Nel tentativo di disappannare il mio palazzo di mattoni rossi della memoria, ho chiesto a mia madre cosa ricordasse del mio periodo con CAMHS. Come la mia roccia inamovibile, mi accompagnava diligentemente a ogni appuntamento, stringendo con forza il volante della Ford Fiesta che ora ho il privilegio di chiamare mia. Quando penso a quel periodo della mia vita, il senso di colpa è totalizzante. Il pianto, l’incapacità di dormire, la testardaggine, il rifiuto della scuola: devo essere stata una tale seccatura. Non sono più lacrime, ma gratitudine che scorre per la sua incessante pazienza e fede: fede che sarei guarita, che non sarei stata così per sempre.

Mi vengono in mente i meccanismi di difesa in cucina. I pensieri sono come zucchero a velo che passa attraverso un setaccio. La maggior parte di loro cade proprio attraverso. Alcuni piccoli grumi possono essere premuti nella rete, unendosi ai pensieri felici nella neve. Infine, i grandi grumi di zucchero a velo, scomodi e infrangibili, vengono rimossi dal setaccio: non servono a niente per la torta che sto preparando. Oppure, cosa succederebbe se le preoccupazioni crescessero come i pomodori? Se smetti di prenderti cura di loro, di nutrirli e di nutrirli, si raggrinziranno e moriranno. In questo modo, non matureranno mai.

“Oltre a farmi venire fame, il mio ricordo predominante di questi meccanismi di difesa è senza dubbio quello del conflitto”

Oltre a farmi venire un certo languorino, il mio ricordo predominante di questi meccanismi di difesa è senza dubbio di conflitto. Crescere con l’ansia significava combattere una battaglia con una mente che non capivo ancora. Al riparo dalle realtà della mia situazione, ho cercato di capire perché mi sentivo in quel modo e perché non riuscivo a fare le cose che i miei amici erano in grado di fare. Gestire i miei vent’anni con una malattia mentale porta con sé le sue sfide (principalmente, spese per le prescrizioni), ma sono rafforzata dalla conoscenza che il tempo e la terapia mi hanno concesso.

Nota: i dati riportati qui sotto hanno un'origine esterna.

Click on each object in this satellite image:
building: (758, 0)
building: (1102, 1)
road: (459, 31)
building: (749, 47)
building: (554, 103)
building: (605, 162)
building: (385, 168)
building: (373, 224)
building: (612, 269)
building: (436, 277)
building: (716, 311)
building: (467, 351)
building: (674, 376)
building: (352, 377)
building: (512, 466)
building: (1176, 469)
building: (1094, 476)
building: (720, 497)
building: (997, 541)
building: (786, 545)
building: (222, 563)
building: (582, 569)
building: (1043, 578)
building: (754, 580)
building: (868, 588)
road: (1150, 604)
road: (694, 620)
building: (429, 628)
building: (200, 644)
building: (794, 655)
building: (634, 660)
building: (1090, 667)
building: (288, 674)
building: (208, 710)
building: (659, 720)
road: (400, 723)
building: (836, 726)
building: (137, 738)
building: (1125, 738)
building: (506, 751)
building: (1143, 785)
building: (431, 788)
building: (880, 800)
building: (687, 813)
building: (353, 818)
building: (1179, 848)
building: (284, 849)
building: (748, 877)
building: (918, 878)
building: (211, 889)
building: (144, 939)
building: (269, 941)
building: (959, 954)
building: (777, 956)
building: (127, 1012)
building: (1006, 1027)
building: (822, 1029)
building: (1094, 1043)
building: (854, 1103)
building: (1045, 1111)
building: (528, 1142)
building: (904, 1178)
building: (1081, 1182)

Essere in grado di conoscere me stesso è una sensazione così lussuosa. Le mie preoccupazioni non devono essere buttate via perché sono troppo mature o marce: hanno uno scopo, anche se è solo quello di ricordarmi che sono un essere umano a tutti gli effetti. Ho passato così tanto tempo a non riuscire a conciliare i giorni in cui ero felice e divertente con quelli che trascorrevo dentro, punendomi per i miei sentimenti e chiedendomi se la mia mente mi avrebbe permesso di ottenere ciò che volevo.

Bene, mentre scarabocchio questi pensieri sparsi, tremando nella Seeley Library, posso tranquillamente dire che sono dove voglio essere, o almeno sono sulla buona strada. Ringrazio la me stessa bambina per aver continuato a leggere, scrivere e fare domande fastidiose, anche nei momenti più difficili. Oh, come le piacerebbe stare qui.